The return of Diane Samuel’s Kindertransport to the stage 25 year years after it was first penned could not be more more relevant today.
It is a story of family relationships and secrets set against a backdrop of themes which explore the treatment of refugees, nationalism, anti-semitism and cultural identity.
The story is centered around the true events of the Kindertransport rescue of Jewish children fleeing Nazi Germany and its occupied territories before the outbreak of the Second World War.
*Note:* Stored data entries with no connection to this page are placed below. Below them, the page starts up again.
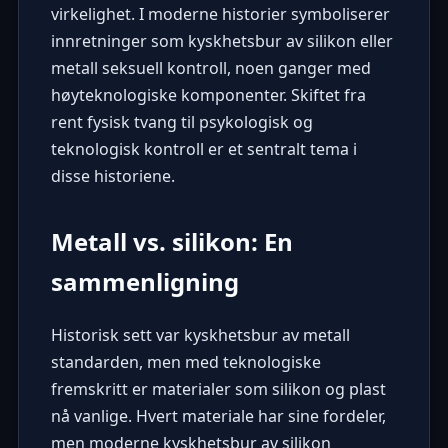
virkelighet. I moderne historier symboliserer
innretninger som kyskhetsbur av silikon eller
metall seksuell kontroll, noen ganger med
høyteknologiske komponenter. Skiftet fra
rent fysisk tvang til psykologisk og
teknologisk kontroll er et sentralt tema i
disse historiene.
Metall vs. silikon: En
sammenligning
Historisk sett var kyskhetsbur av metall
standarden, men med teknologiske
fremskritt er materialer som silikon og plast
nå vanlige. Hvert materiale har sine fordeler,
men moderne kyskhetsbur av silikon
There is a challenging uneasiness about this play in which the seemingly humane policy of providing safety for the children is set against their parents’ requirement to have work to go to to qualify for refuge. The policy split many families, leaving the parents to face their fate in the brutal Nazi regime.
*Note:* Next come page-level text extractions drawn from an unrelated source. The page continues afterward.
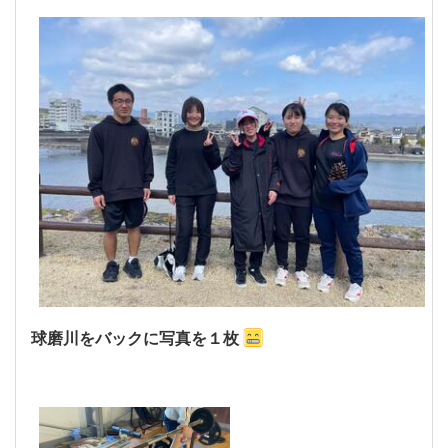
球磨川をバックに写真を１枚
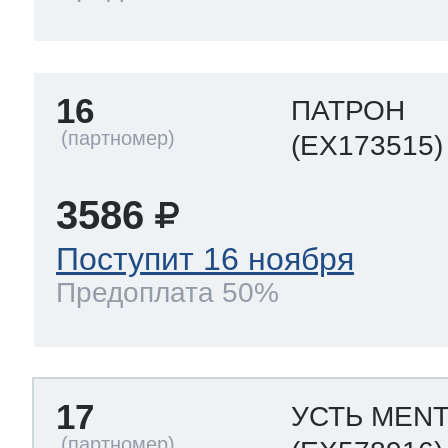
16
ПАТРОН
(EX173515)
3586
Поступит 16 ноября
Предоплата 50%
17
УСТЬ MENT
Samuels also requires the audience to question the long-term consequences of conflict and its impact on the lives of subsequent generations.
There are two inextricably linked parallel stories in the play – that of progress of young Eva (Leila Schaus) leaving her mother to escape Nazi Germany for the safety of Britain in 1938, and that of her older self Evelyn (Suzan Sylvester) with a daughter of her own in 1980s Manchester.
The stories interchange as Evelyn’s daughter, Faith (Hannah Bristow), preparing to leave home, discovers a box of papers from her mother’s past resurrecting the ghosts of a past her mother would rather was left alone.
There are some fine performances which delve into the intense relationships between mother and daughter and the themes of clinging on to roots and heritage. Hannah Bristow is particularly good as the modern daughter displaying her insecurities and selfish arrogance of youth.
The play is a stark reminder of one of world’s darkest periods but there are lines which are remarkably prescient, particularly as Evelyn refers to keeping her immigration papers suggesting they would be needed in case anyone wanted to send her back.
It is not always an easy play to watch and there are no tidy endings and resolutions but it certainly worth the journey.